KİNOA ürünü şuanda Türkiye’de sosyetenin tükettiği bir ürün kilosu 50 lira… Biz şimdi bunun Avrupa’daki alış fiyatlarına baktık 3 Euro’ya kadar alıyorlar. Çiftçiden alıyorlar. Yani biz şu anda normal şartlarda baktığımızda bir kilo dahi satsak çiftçi bugünün şartlarında çok karlı bir iş, bakım isteyen bir bitki değil. Bunun yanında şimdi daha 7 – 8 tane daha ürün getiriyoruz. Ama bunu basınla paylaşmak istemiyorum.

Şuanda biz mesela Türkiye’den yurtdışına gitmiş birçok ürün üzerine araştırma yapıyoruz. Şuan siyah mercimek üzerine bir çalışma yapıyoruz. Onun tohumunu getiriyoruz. Çok verimli kıraçta yetişebiliyor. Bununla ilgili Türkiye’de her hangi bir akademik çalışma yok ya da çok kısıtlı. Bunun Türkiye’ye adapte olacak çeşitlerini getiriyoruz. Bununla ilgili 4 – 5 tane daha ürün bitki getiriyoruz inşallah. Bunları da Türkiye’de ilk deneyen biz olacağız bunun yanında Kayseri’de geçen hafta yine 4 tane yeni buğday çeşidi 2 tane arpa çeşidi getirdik bunu 16 tane ilçede denedik vatandaşlara gerekli bilgiyi verdik.

- **İncelenecek veriler**:
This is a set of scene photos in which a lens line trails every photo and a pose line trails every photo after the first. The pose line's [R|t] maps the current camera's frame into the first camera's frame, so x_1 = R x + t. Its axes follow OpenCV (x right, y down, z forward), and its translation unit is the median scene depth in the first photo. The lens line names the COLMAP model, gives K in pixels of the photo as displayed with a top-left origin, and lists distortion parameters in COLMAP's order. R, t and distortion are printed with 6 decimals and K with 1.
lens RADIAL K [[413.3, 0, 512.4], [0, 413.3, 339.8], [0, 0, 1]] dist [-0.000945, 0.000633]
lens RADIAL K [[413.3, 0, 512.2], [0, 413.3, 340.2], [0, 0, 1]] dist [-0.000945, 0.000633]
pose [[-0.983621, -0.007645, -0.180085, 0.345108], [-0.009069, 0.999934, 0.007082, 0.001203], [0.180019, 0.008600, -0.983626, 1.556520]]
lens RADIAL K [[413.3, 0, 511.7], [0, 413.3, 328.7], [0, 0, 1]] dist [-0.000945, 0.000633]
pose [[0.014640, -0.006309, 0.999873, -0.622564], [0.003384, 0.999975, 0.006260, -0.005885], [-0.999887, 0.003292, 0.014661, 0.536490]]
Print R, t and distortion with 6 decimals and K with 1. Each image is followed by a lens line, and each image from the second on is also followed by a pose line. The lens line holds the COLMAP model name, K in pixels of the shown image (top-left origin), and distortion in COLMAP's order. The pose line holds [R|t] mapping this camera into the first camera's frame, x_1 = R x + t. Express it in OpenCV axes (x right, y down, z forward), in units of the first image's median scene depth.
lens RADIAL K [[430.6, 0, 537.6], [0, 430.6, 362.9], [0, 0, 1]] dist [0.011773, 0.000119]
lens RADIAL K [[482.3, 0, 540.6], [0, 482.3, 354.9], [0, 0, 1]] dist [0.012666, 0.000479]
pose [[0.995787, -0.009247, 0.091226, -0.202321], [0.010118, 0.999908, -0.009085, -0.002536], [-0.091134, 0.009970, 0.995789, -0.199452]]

---

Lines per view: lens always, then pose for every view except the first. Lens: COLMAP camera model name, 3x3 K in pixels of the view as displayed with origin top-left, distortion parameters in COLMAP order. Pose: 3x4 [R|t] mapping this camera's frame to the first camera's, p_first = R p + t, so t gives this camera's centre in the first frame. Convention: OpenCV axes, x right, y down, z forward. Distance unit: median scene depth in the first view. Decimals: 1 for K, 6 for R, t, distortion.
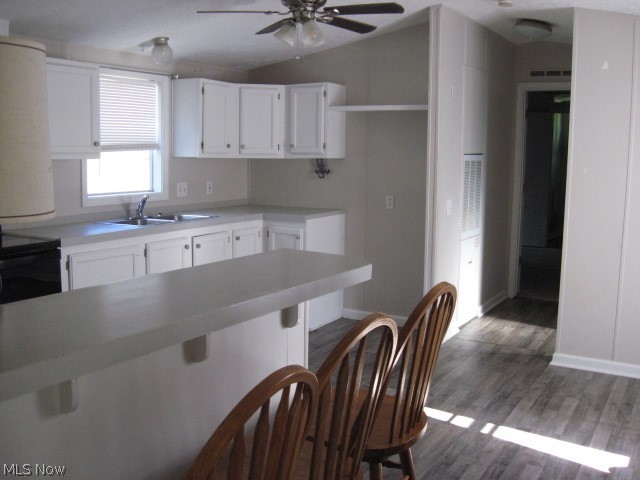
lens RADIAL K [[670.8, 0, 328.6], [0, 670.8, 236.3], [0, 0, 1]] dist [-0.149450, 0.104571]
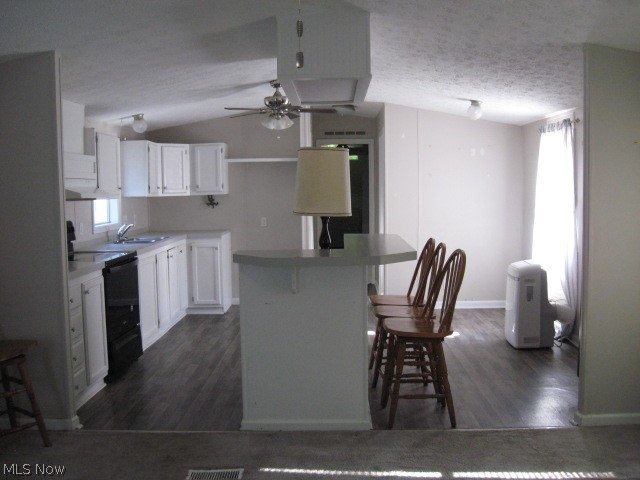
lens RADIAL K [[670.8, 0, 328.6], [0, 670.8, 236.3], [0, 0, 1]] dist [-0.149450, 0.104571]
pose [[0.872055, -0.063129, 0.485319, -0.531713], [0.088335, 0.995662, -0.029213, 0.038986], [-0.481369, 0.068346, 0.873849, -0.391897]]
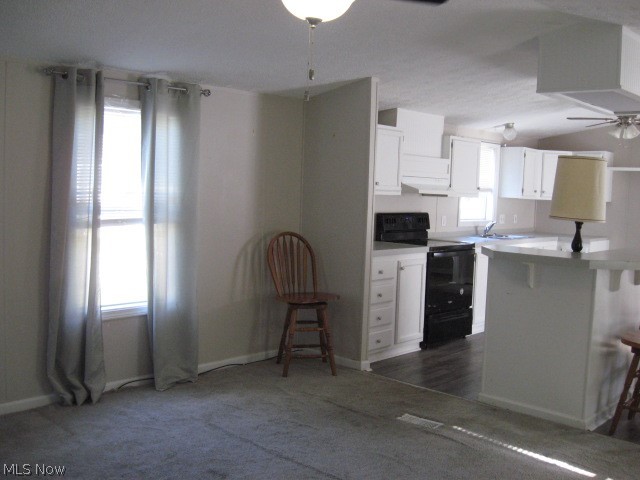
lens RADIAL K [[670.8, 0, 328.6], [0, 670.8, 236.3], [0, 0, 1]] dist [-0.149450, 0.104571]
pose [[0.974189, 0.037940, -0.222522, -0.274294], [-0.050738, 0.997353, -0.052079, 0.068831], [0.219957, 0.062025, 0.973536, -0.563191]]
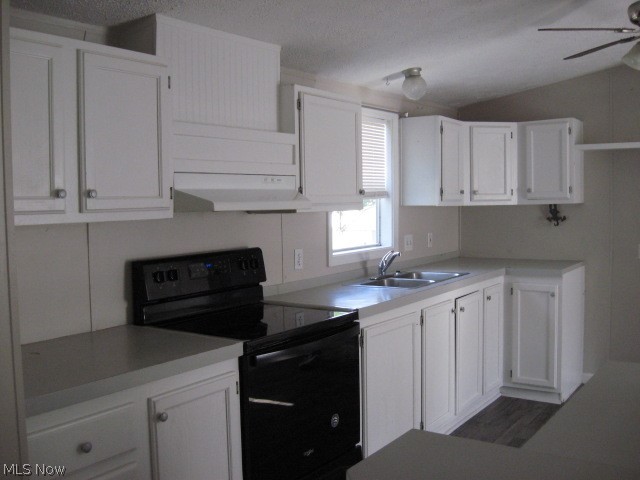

- **Alıştırma yönergesi**:
Çalışma metnine göre Kayseri'de getirilen yeni buğday ve arpa çeşitleri kaç ilçede denendi? Kayıtlar metinden bağımsız, ayrı bir malzemedir.

- **Görevin cevabı**:
16 ilçede denendi.